* EXERCISE DESCRIPTION *
Your transcription must include every record word for word and no pictures.

○ ○ ○

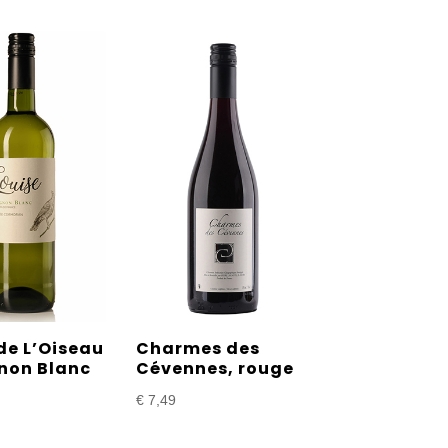
de L’Oiseau
Charmes des
non Blanc
Cévennes, rouge
€
7,49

○ ○ ○

* OUTPUT BELOW *
de L’Oiseau
Charmes des
non Blanc
Cévennes, rouge
€
7,49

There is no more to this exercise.